(Records from a collection)

◇ ◇ ◇ ◇ ◇

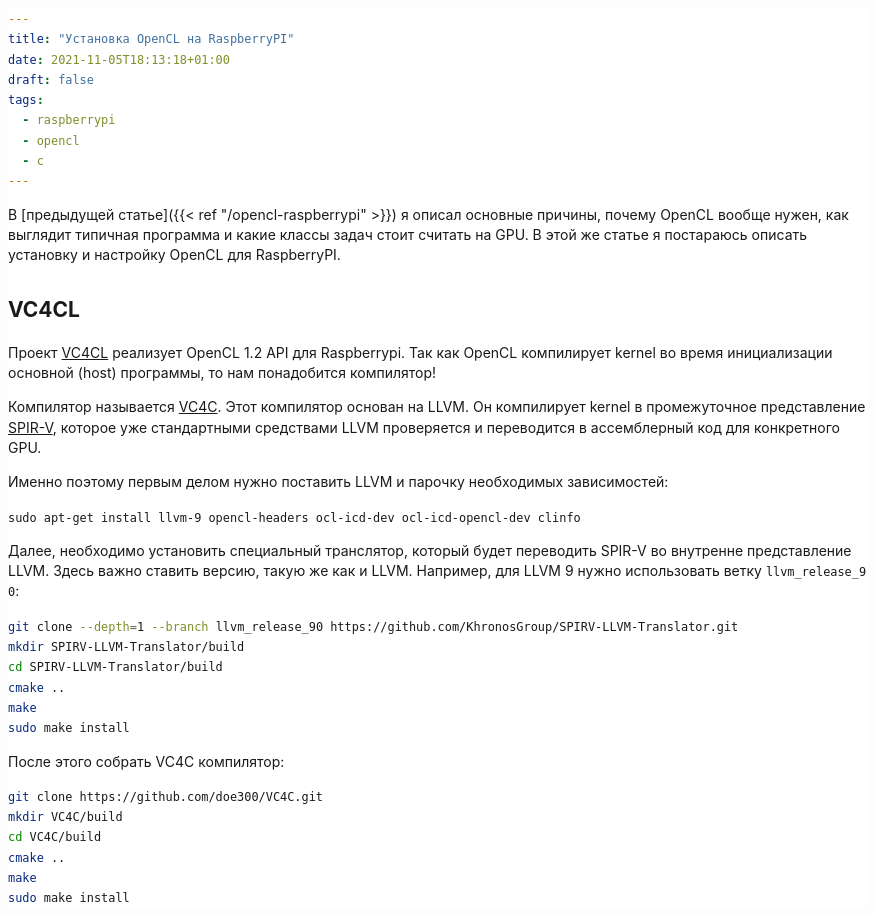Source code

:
 ```yaml
---
title: "Установка OpenCL на RaspberryPI"
date: 2021-11-05T18:13:18+01:00
draft: false
tags:
  - raspberrypi
  - opencl
  - c
---
```

В [предыдущей статье]({{< ref "/opencl-raspberrypi" >}}) я описал основные причины, почему OpenCL вообще нужен, как выглядит типичная программа и какие классы задач стоит считать на GPU. В этой же статье я постараюсь описать установку и настройку OpenCL для RaspberryPI.

## VC4CL

Проект [VC4CL](https://github.com/doe300/VC4CL) реализует OpenCL 1.2 API для Raspberrypi. Так как OpenCL компилирует kernel во время инициализации основной (host) программы, то нам понадобится компилятор!

Компилятор называется [VC4C](https://github.com/doe300/VC4C). Этот компилятор основан на LLVM. Он компилирует kernel в промежуточное представление [SPIR-V](https://en.wikipedia.org/wiki/Standard_Portable_Intermediate_Representation), которое уже стандартными средствами LLVM проверяется и переводится в ассемблерный код для конкретного GPU.

Именно поэтому первым делом нужно поставить LLVM и парочку необходимых зависимостей:

```
sudo apt-get install llvm-9 opencl-headers ocl-icd-dev ocl-icd-opencl-dev clinfo
```

Далее, необходимо установить специальный транслятор, который будет переводить SPIR-V во внутренне представление LLVM. Здесь важно ставить версию, такую же как и LLVM. Например, для LLVM 9 нужно использовать ветку ```llvm_release_90```:

```bash
git clone --depth=1 --branch llvm_release_90 https://github.com/KhronosGroup/SPIRV-LLVM-Translator.git
mkdir SPIRV-LLVM-Translator/build
cd SPIRV-LLVM-Translator/build
cmake ..
make
sudo make install
```

После этого собрать VC4C компилятор:

```bash
git clone https://github.com/doe300/VC4C.git
mkdir VC4C/build
cd VC4C/build
cmake ..
make
sudo make install
```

◇ ◇ ◇ ◇ ◇

▸ **Task directions**:
In the entries above, work out how many lines contain the string "clone", and give only that number.

▸ **Exercise solution**:
2